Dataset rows
** start **

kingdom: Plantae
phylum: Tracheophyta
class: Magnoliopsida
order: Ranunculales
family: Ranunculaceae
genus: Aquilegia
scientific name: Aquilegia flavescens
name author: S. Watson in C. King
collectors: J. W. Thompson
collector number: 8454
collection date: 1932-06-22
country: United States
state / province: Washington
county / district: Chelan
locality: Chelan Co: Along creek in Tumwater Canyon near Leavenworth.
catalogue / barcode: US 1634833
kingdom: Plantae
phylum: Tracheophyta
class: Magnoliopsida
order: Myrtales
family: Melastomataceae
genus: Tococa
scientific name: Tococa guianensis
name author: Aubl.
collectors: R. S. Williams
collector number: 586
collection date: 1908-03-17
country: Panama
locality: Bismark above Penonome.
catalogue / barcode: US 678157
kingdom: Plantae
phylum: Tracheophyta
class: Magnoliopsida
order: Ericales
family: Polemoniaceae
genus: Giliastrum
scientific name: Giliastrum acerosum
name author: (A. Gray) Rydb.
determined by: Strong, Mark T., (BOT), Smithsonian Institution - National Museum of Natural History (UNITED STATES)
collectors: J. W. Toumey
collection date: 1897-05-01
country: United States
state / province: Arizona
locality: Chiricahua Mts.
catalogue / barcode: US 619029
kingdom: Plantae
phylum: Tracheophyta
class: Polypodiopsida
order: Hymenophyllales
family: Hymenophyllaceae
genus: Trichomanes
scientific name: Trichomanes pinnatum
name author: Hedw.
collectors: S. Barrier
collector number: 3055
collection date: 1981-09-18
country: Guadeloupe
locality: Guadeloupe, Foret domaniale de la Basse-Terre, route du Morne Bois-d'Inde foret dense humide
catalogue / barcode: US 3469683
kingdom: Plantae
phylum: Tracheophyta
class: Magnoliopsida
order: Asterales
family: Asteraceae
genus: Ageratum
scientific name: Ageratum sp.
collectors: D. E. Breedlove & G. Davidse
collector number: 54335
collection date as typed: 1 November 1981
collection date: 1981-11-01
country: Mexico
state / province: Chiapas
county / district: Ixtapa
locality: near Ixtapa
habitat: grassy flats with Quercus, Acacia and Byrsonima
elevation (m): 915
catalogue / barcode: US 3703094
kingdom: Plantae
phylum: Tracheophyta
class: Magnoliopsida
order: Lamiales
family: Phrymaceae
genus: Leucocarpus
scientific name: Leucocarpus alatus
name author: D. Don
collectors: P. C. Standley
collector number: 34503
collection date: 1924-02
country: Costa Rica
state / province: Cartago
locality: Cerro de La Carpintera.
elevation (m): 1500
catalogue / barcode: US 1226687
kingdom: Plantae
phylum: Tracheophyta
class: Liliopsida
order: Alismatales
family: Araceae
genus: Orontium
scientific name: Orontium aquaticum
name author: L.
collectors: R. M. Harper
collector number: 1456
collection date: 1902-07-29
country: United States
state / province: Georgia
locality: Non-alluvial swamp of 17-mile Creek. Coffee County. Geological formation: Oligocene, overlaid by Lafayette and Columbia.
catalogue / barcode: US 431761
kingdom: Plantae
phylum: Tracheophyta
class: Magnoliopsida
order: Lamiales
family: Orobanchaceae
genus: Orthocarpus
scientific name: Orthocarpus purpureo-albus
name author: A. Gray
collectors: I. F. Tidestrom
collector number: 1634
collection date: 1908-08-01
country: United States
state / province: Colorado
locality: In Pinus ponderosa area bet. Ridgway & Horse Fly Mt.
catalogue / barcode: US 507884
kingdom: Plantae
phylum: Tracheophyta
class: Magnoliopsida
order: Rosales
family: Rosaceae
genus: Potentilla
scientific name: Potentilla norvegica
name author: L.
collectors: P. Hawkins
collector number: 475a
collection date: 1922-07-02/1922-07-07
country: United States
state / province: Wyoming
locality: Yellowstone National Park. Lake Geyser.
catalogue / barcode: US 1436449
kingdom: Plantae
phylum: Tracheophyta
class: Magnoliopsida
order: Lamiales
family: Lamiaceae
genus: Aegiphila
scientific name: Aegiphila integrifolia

** end **

TASK DIRECTIONS: Can you write out the items' lines from the line with "catalogue / barcode: US 431761" up to and including the line with "collector number: 1634", keeping each one identical?

FULL ANSWER:
catalogue / barcode: US 431761
kingdom: Plantae
phylum: Tracheophyta
class: Magnoliopsida
order: Lamiales
family: Orobanchaceae
genus: Orthocarpus
scientific name: Orthocarpus purpureo-albus
name author: A. Gray
collectors: I. F. Tidestrom
collector number: 1634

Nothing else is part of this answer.